◆ EXERCISE MATERIAL
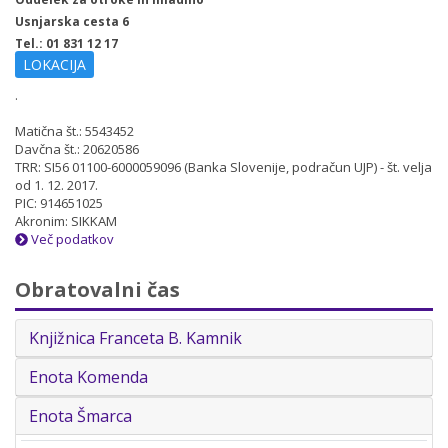
Usnjarska cesta 6
Tel.: 01 831 12 17
LOKACIJA
.
Matična št.: 5543452
Davčna št.: 20620586
TRR: SI56 01100-6000059096 (Banka Slovenije, podračun UJP) - št. velja
od 1. 12. 2017.
PIC: 914651025
Akronim: SIKKAM
Več podatkov
Obratovalni čas
Knjižnica Franceta B. Kamnik
Enota Komenda
Enota Šmarca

◆ ASSIGNED TASK
Exactly as they stand, retype all the entries, but omit the pictures.

◆ RESPONSE BELOW
Usnjarska cesta 6
Tel.: 01 831 12 17
LOKACIJA
.
Matična št.: 5543452
Davčna št.: 20620586
TRR: SI56 01100-6000059096 (Banka Slovenije, podračun UJP) - št. velja
od 1. 12. 2017.
PIC: 914651025
Akronim: SIKKAM
Več podatkov
Obratovalni čas
Knjižnica Franceta B. Kamnik
Enota Komenda
Enota Šmarca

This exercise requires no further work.